[GIVEN INFORMATION]

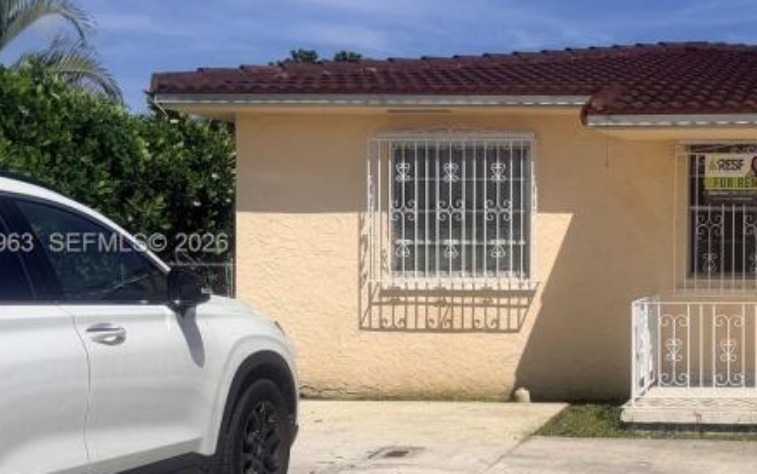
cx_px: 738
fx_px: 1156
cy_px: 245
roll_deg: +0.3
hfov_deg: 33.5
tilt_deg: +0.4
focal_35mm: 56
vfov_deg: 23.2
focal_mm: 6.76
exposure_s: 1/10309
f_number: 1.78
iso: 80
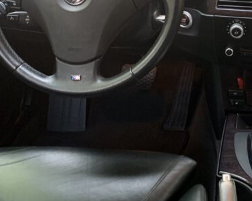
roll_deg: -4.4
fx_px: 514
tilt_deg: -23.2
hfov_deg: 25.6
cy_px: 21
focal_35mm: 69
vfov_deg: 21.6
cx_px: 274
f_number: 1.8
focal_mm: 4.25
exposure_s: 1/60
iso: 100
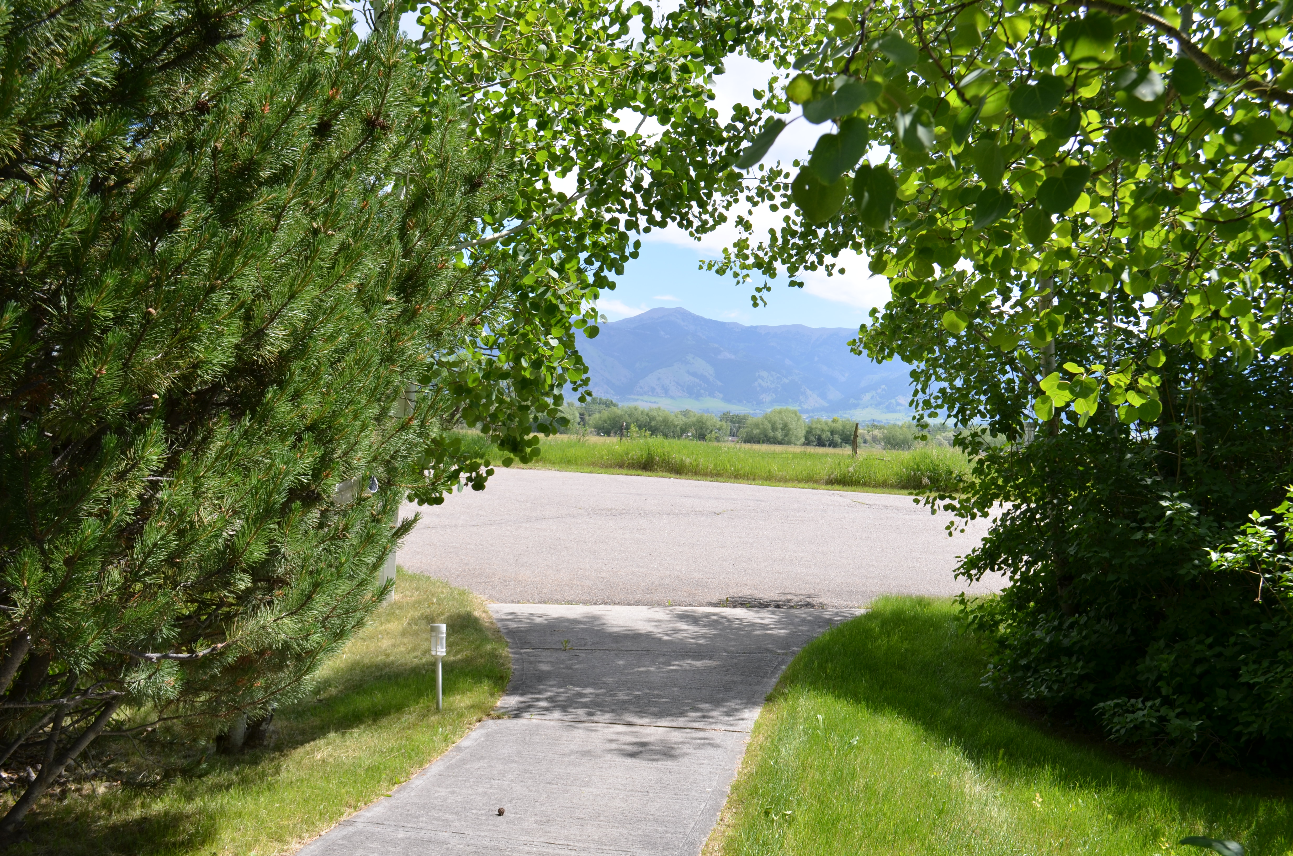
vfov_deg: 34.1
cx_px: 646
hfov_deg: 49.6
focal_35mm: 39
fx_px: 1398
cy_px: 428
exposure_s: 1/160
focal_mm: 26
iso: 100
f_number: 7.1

[/GIVEN INFORMATION]
[GIVEN INFORMATION]

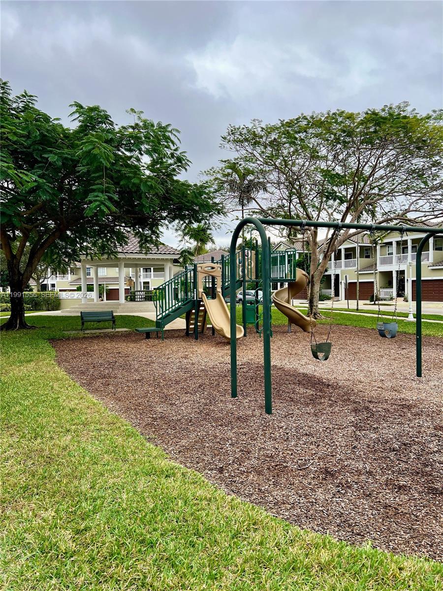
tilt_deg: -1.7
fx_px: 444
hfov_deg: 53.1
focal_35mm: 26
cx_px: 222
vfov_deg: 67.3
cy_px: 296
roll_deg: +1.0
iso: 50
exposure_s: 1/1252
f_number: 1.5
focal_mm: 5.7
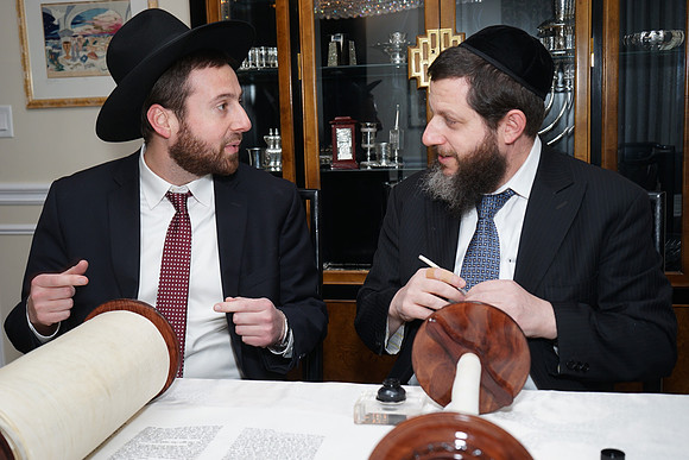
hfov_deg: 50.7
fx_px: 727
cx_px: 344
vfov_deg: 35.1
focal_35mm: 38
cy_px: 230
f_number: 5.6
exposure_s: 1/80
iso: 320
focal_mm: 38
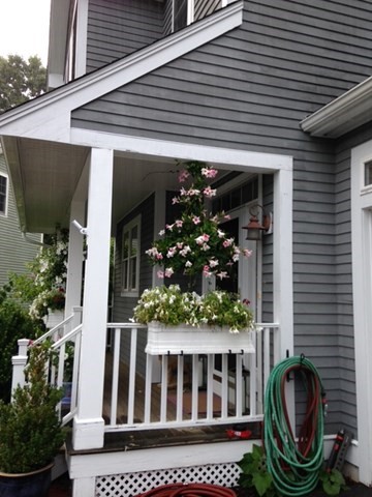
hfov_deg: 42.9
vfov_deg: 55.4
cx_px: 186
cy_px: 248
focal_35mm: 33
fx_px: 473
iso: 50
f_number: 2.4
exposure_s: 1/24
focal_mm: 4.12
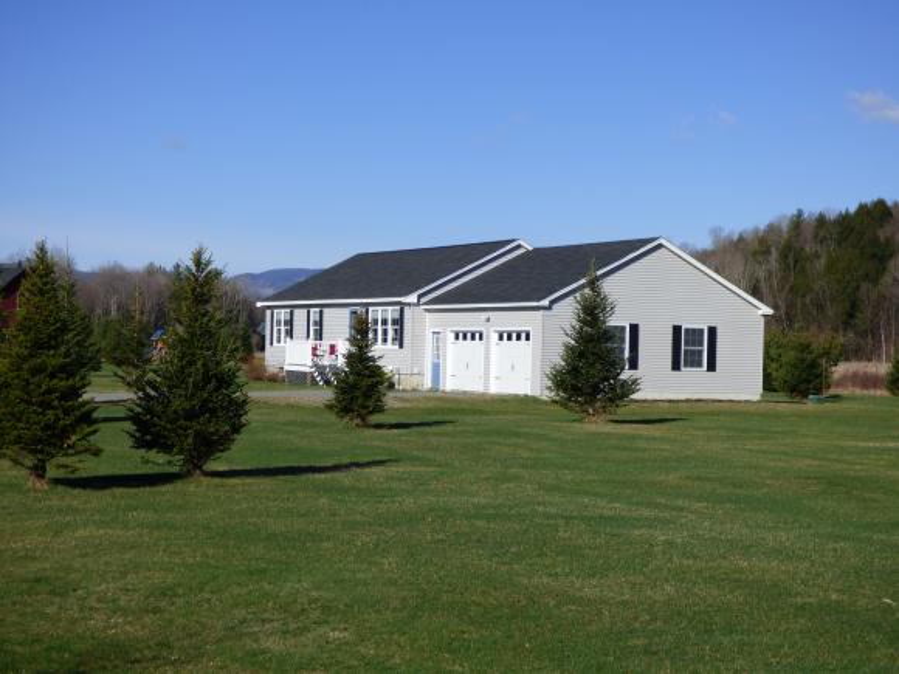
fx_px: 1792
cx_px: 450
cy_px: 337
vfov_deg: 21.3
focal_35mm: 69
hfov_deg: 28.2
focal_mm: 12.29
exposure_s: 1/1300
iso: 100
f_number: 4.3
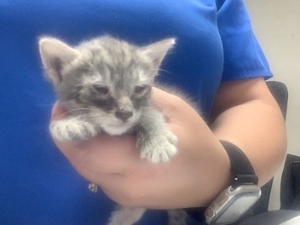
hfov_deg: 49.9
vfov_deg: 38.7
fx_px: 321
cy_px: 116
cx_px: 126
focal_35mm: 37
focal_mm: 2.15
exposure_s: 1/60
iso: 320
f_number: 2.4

[/GIVEN INFORMATION]
[GIVEN INFORMATION]

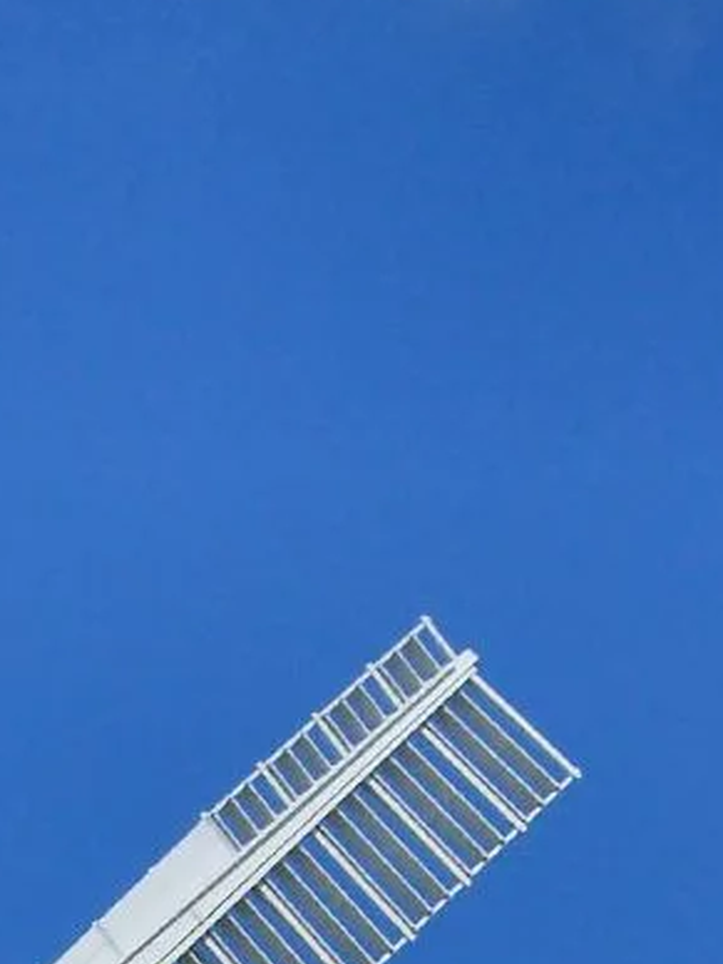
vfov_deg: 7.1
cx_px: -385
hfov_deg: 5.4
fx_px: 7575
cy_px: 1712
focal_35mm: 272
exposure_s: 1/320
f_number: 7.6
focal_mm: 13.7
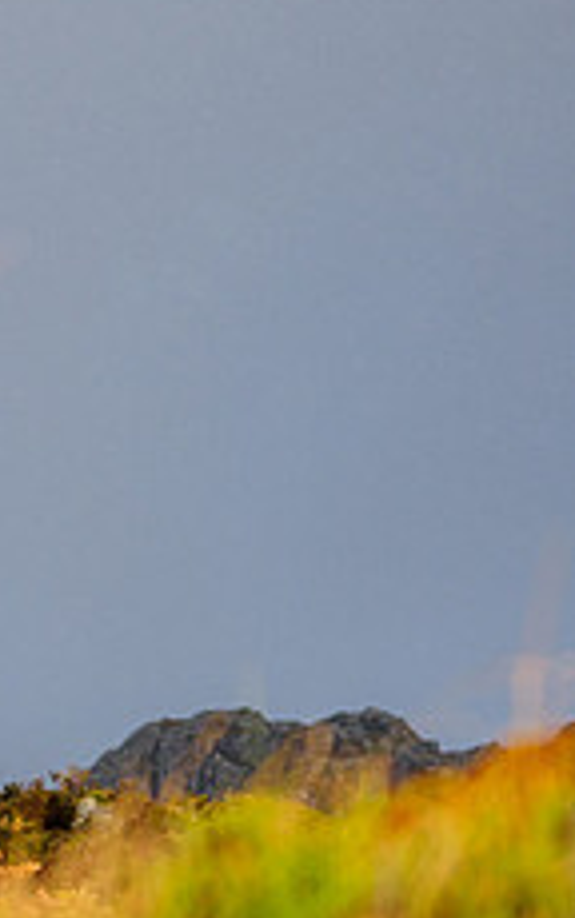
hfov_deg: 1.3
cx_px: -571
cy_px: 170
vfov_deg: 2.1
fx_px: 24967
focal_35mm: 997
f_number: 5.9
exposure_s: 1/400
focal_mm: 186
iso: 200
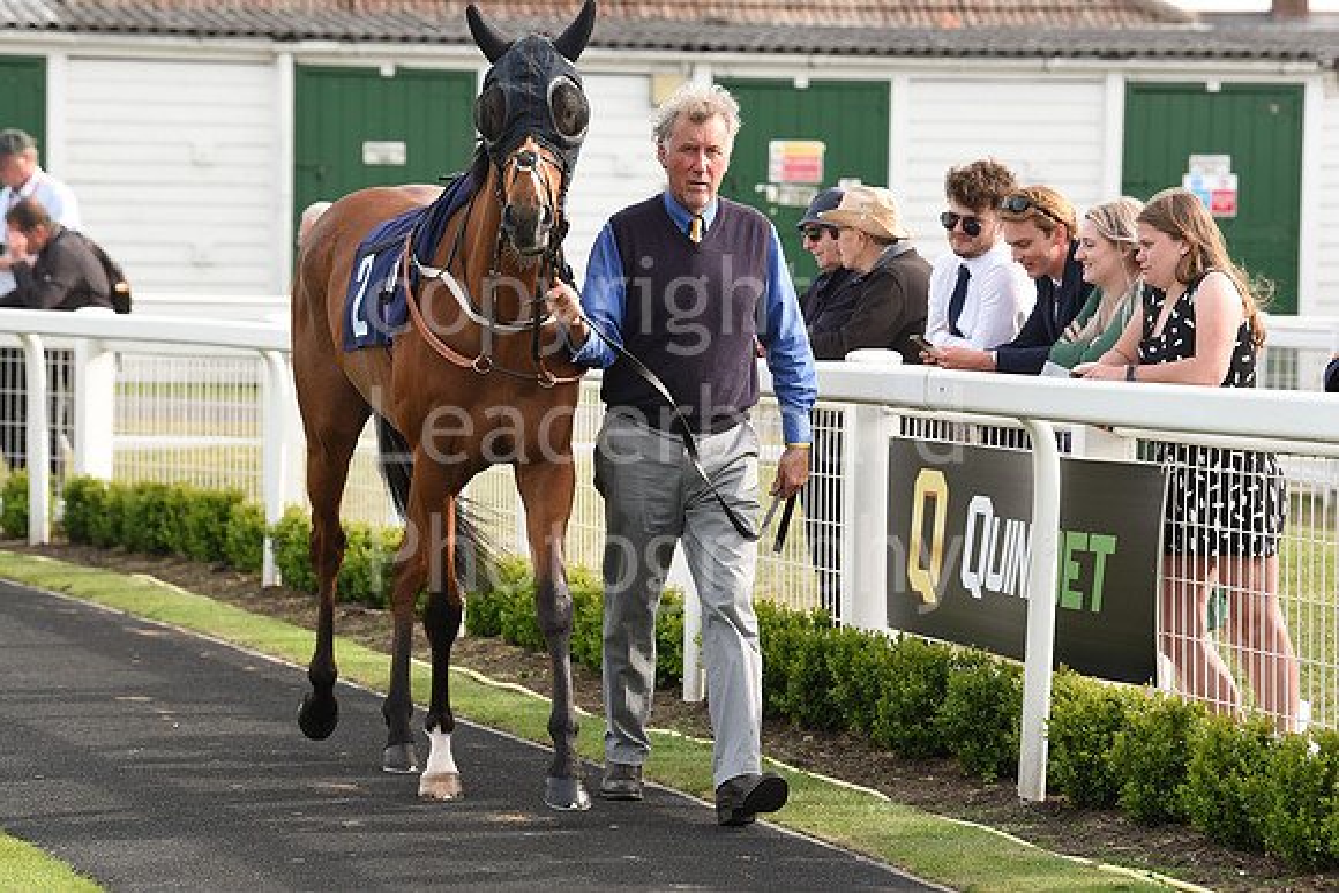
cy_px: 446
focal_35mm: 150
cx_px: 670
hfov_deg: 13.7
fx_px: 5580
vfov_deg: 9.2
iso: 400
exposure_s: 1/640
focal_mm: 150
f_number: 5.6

[/GIVEN INFORMATION]

Every line above from the one with "fx_px: 1156" down to the one with "f_number: 7.1" must be written out exactly, and no picture may appear.

WORKED SOLUTION:
fx_px: 1156
cy_px: 245
roll_deg: +0.3
hfov_deg: 33.5
tilt_deg: +0.4
focal_35mm: 56
vfov_deg: 23.2
focal_mm: 6.76
exposure_s: 1/10309
f_number: 1.78
iso: 80
roll_deg: -4.4
fx_px: 514
tilt_deg: -23.2
hfov_deg: 25.6
cy_px: 21
focal_35mm: 69
vfov_deg: 21.6
cx_px: 274
f_number: 1.8
focal_mm: 4.25
exposure_s: 1/60
iso: 100
vfov_deg: 34.1
cx_px: 646
hfov_deg: 49.6
focal_35mm: 39
fx_px: 1398
cy_px: 428
exposure_s: 1/160
focal_mm: 26
iso: 100
f_number: 7.1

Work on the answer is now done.